Below are the records; collect from them each line containing the string "When".
*****
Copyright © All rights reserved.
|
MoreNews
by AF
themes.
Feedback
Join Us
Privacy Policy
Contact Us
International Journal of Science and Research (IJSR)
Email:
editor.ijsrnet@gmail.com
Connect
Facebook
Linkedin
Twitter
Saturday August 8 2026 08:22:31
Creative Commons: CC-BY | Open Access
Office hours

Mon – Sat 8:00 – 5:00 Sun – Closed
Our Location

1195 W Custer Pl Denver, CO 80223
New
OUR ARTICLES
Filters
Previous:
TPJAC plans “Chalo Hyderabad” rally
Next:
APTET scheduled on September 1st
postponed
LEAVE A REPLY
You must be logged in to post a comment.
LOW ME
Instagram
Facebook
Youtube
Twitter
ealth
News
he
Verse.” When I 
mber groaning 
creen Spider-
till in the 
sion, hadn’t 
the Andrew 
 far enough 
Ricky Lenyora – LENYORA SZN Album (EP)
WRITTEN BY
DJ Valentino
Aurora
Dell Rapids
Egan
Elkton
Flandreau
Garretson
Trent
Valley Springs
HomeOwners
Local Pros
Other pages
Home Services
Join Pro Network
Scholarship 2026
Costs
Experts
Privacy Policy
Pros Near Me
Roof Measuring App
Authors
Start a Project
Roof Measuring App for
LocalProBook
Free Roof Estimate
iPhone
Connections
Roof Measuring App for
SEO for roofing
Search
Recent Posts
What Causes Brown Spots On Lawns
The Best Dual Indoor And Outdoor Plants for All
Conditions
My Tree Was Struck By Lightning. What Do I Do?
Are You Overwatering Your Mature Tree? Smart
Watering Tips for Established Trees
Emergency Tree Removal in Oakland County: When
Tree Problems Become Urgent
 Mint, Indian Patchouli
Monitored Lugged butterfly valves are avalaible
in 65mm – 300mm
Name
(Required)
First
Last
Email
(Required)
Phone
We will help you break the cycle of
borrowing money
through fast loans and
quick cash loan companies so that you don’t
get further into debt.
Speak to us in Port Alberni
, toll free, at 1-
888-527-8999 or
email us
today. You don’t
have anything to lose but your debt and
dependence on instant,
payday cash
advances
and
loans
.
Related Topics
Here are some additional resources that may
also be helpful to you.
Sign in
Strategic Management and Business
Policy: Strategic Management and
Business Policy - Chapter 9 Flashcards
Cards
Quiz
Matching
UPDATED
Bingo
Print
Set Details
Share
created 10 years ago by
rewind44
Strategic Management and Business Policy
*****
■ TASK OUTPUT
Verse.” When I 
Emergency Tree Removal in Oakland County: When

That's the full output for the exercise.